On voit vadrouiller des gardes armés jusqu’aux gencives, flanqués de molosses qu’ils ont du mal à tenir en laisse. De-çà, de-là, surgit une Rolls éclatante de santé avec pour certaines des pare-chocs en or massif. On circule les miches crispées, le Gros et moi, craignant de plus en plus la méchante interpellation.

Je cherche « Sherazade House », ne la trouve pas.

Quand j’ai tourniqué un bon bout, je me dis que tant pis, faut plier bagages. D’ailleurs, la mère Dorothy doit morfondre après sa tire et son satyre.

Et c’est en manœuvrant pour faire demi-tour que je lis la plaque émaillée contre une haie vive. Je me trouve sur une voie menant à un embarcadère. L’écriteau indique : « Sherazade House Island ». Et c’est souligné d’une flèche. Alors je recule en direction de l’eau. Voici un ponton d’acajou, superbe. Un Riva Aquarama Spécial y est amarré. Sur sa coque, il y a écrit « Sherazade House ». M’est avis que certains des occupants de cette île sont de sortie.

En visionnant le Nil, j’aperçois une petite îlette jolie, avec des arbres et un énorme rocher à son extrémité. Une imposante construction, sorte de palais mauresque au toit vert en occupe le centre. Elle est ceinte d’un réseau de grillage encore plus impressionnant que celui qui entoure El Al Hachiass.

Bon, voici donc le P.C. de mes « patrons ». Tu parles d’une crèche !

Béru qui a tout pigé me demande :

— C’est laguche ?

— On le dirait.

— Dis, c’est Al Quatre As !

— En mieux et en activité, admets-je.

— T’envisages quoi-ce ?

— Rien encore, j’observe.

Lui aussi. Nous restons un moment silencieux, contemplant de tous nos yeux, comme Michel Strogonoff.

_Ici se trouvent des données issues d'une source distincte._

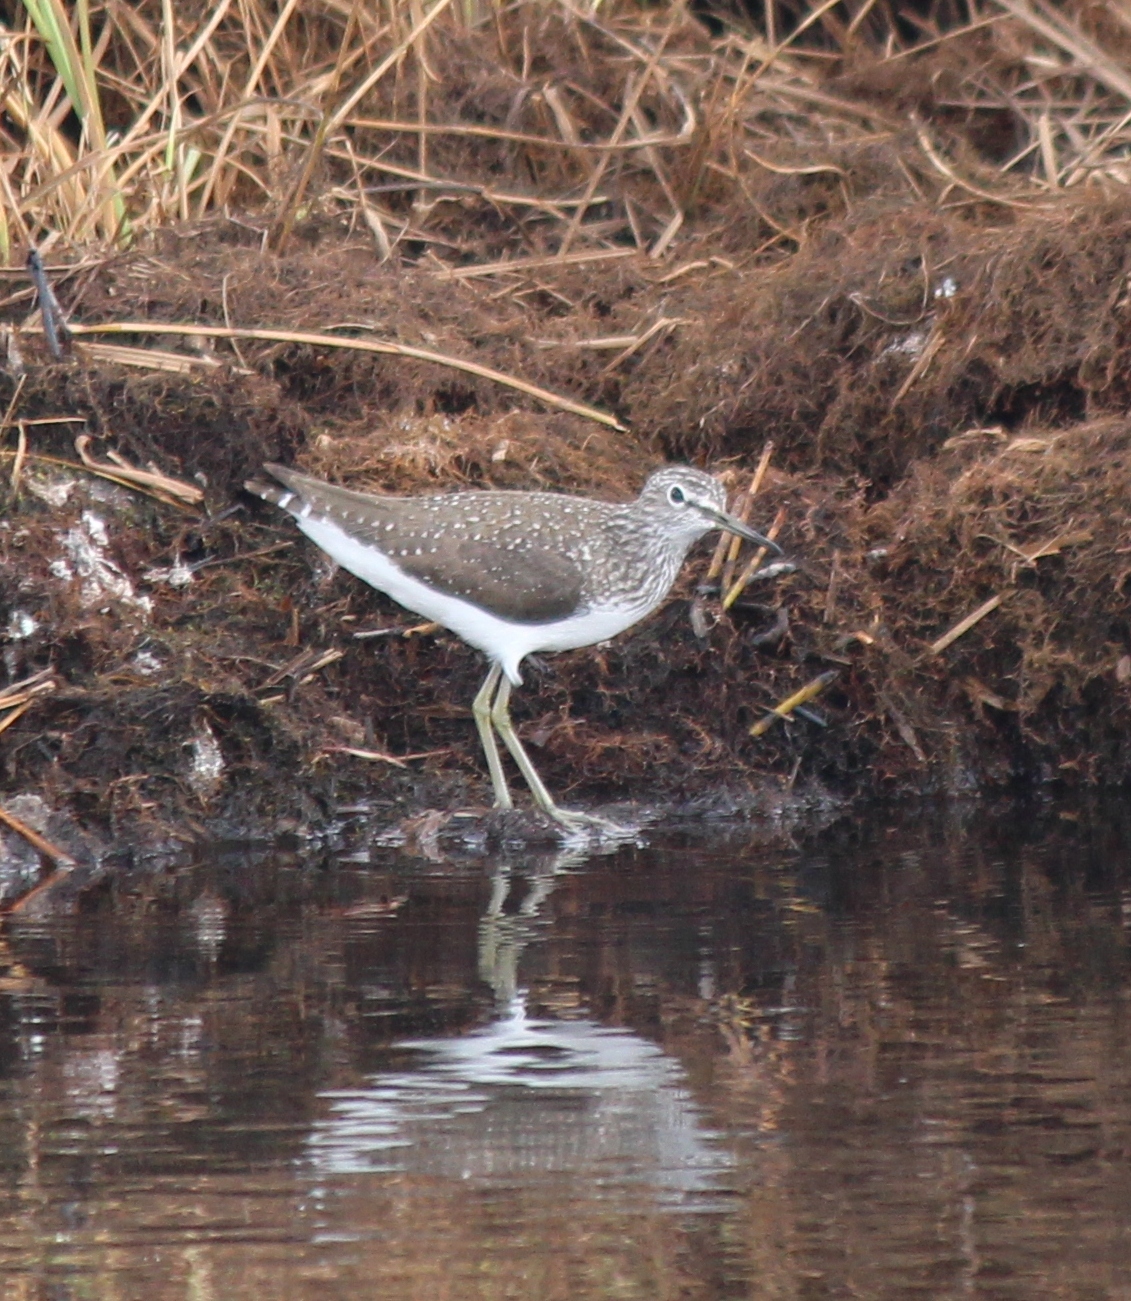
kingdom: Animalia
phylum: Chordata
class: Aves
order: Charadriiformes
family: Scolopacidae
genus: Tringa
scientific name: Tringa ochropus
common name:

Barrière électrifiée, signaux optiques, gardes en armes, molosses écumants, cellules photoélectriques, sans compter des serrures qui ne doivent pas être en aluminium ; l’ensemble de ce fort de luxe me paraît inexpugnable.

Sa Majesté en pète de saisissement. Puis, pour prouver qu’elle détient d’autres moyens d’expression, déclare :

— Quand tu fourvoyes dans c’te masure sans être invité par l’ taulier, tu dois plus toucher longtemps tes allocutions d’ chômage.

— Certes, conviens-je. Vouloir forcer le réseau de protection de cette baraque relève de la folie.

— Alors tu voyes les choses partir en sucette, grand ?

— Le phosphore, mon pote ! Le phosphore. Je vais sucer des allumettes, ça me donnera peut-être des idées.

SOMBRE INTERLUDE

Tripote pas les boutons. Si ce qui va suivre est noir, ça ne vient pas d’un mauvais réglage du poste. C’est l’historiette qui est commak.

On n’y peut rien.

…………………………………………………………

L’auto ralentit progressivement et se rangea devant une propriété visiblement inoccupée. Le chauffeur en descendit et partit d’un pas nonchalant en direction de la villa des Trabadjalamouk. Il tenait un grand bouquet de fleurs à la main, lequel était artistiquement enveloppé de papier cristal.

Il pénétra dans la propriété et s’approcha du seuil. Il y demeura un instant, immobile, sans sonner, l’oreille tendue. Après quoi il contourna la demeure blanche et aperçut la Mercedes commerciale stationnée derrière la construction, à l’abri d’un massif de rosiers grimpants. Lesdits grimpaient après une armature de fer évoquant l’architecture d’un temple grec. Un jet d’eau murmurait au centre d’une immense vasque de marbre. Des oiseaux venaient s’y abreuver. L’homme rebroussa chemin. Comme ses pas crissaient sur le gravier, la porte de l’office s’entrouvrit et Dorothy Trabadjalamouk montra ses formes rondes.

— Qu’est-ce que c’est ? demanda-t-elle rudement, en arabe, puisqu’elle parlait cette langue et que le chauffeur était très évidemment égyptien à en foutre la colique à Ramsès II.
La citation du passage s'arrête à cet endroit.